Андрей Тавров

Николай Сыромятников: литературный дневник

*
ВЕЩЬ МУЗЕЯ И ИКОНА ПРИРОДЫ
*
Положение музейного экспоната всегда эгоцентрично, если можно уподобить его психологической ситуации человека. Музейный экспонат всегда будет говорить - вот он я, обратите на меня внимание, вы же за этим сюда и пришли.


В этом смысле он всегда будет проигрывать дереву, птице, звезде. Он всегда будет немного пошл, даже если это - Джиоконда, немного "провинциален", кричащ, наивно зазывающ. Народные песни или стихи - не зазывают, но служат.


В этом смысле они никогда не несут на себе черты неуловимой безвкусицы, которая всегда сопровождает яканье, будь то человек или предмет, пытающийся обратить на себя внимание, зазвать, поставить себя в центр мира.


Иконы, предметы культа, а также ритуала, наряду с народным искусством также не обладают наивной и ограничивающей зазывностью, ибо служат большему, чем они сами.


Стихи Рильке, например, вполне анонимны и неэгоцентричны, ибо указывают не на самих себя, но являются проводниками к неизреченным смыслам.
К анонимности же тяготел Элиот, Рильке, у нас Кузьмин, до какой-то степени Заболоцкий.


Воробей, голубь, волк, раковина принципиально тяготятся музеем.
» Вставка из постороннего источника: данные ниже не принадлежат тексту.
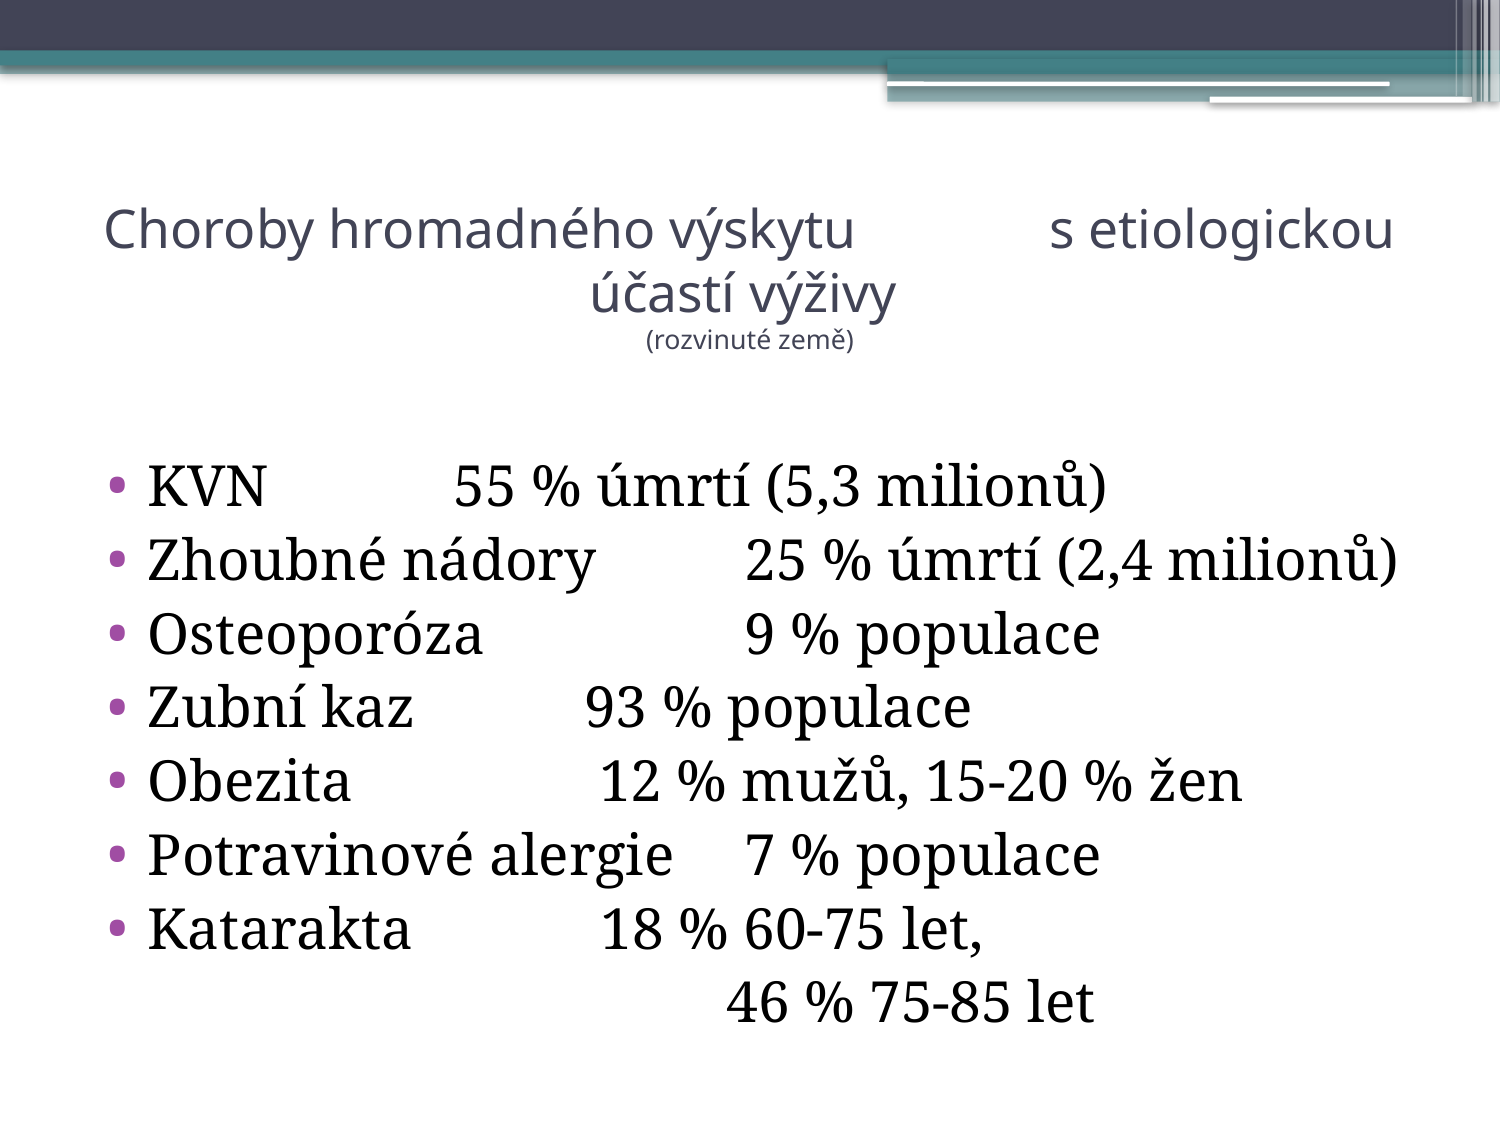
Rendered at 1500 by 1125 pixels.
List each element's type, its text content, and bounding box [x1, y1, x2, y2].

title Choroby hromadného výskytu s etiologickou účastí výživy (rozvinuté země) [75, 187, 1425, 363]
list KVN 55 % úmrtí (5,3 milionů) Zhoubné nádory 25 % úmrtí (2,4 milionů) Osteoporóza 9 % populace Zubní kaz 93 % populace Obezita 12 % mužů, 15-20 % žen Potravinové alergie 7 % populace Katarakta 18 % 60-75 let, 46 % 75-85 let [75, 368, 1425, 1079]
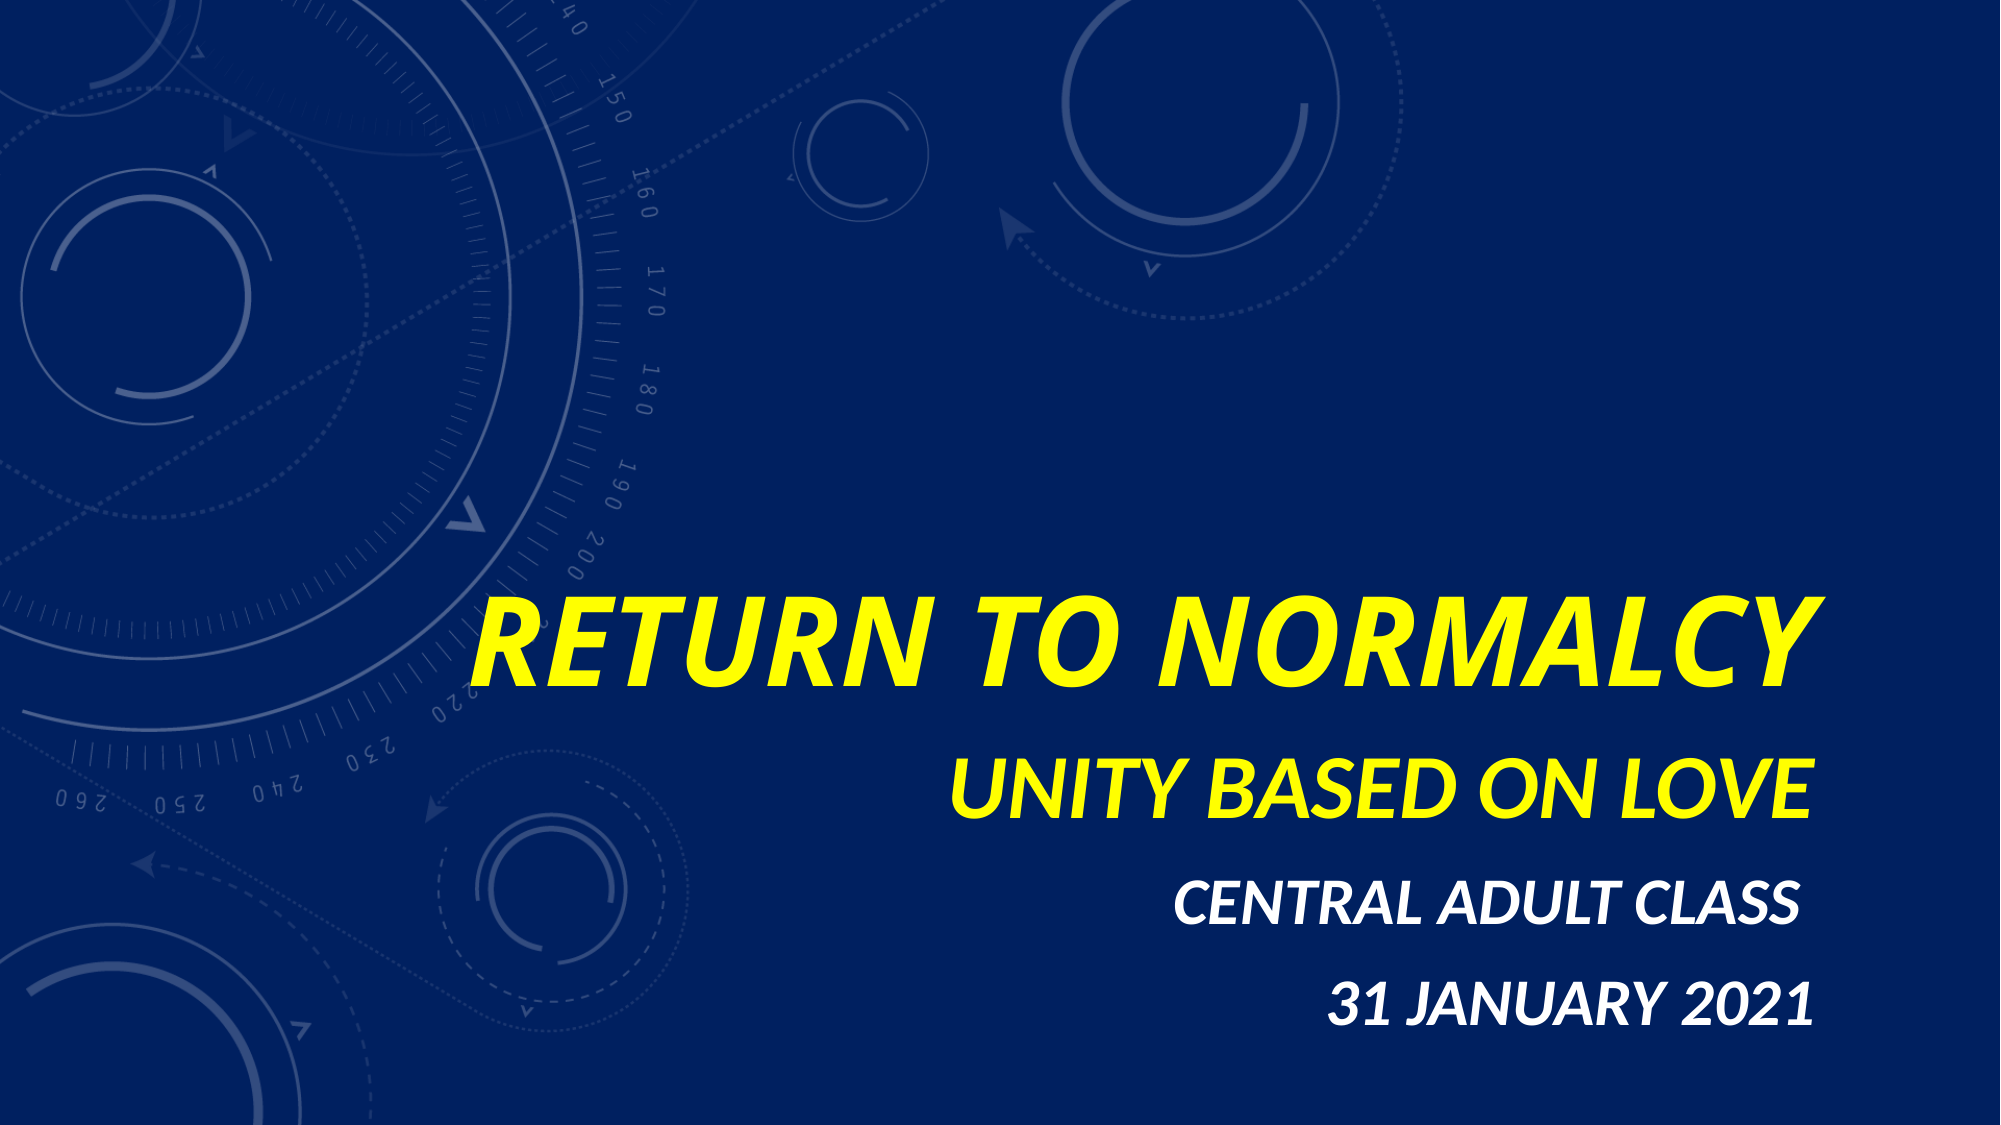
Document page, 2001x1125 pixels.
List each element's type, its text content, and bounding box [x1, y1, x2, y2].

Они иконичны - сквозь них просвечивает вся Вселенная. Даже в краеведческом они выглядят, словно разрезанные смыслом надвое, понимаешь, что им там не место.


Вещи должны быть включены в мерцание большого мира, в котором они играют функциональную роль, тогда они живы и открыты на весь мир. Тогда они этот мир питают.


Условие - функциональная скромность вещи. Она-то и ставит ее в действительный центр мира, который на самом деле - везде.


Но не в музее, где он создан концептуально, а потому блокирован для бытия.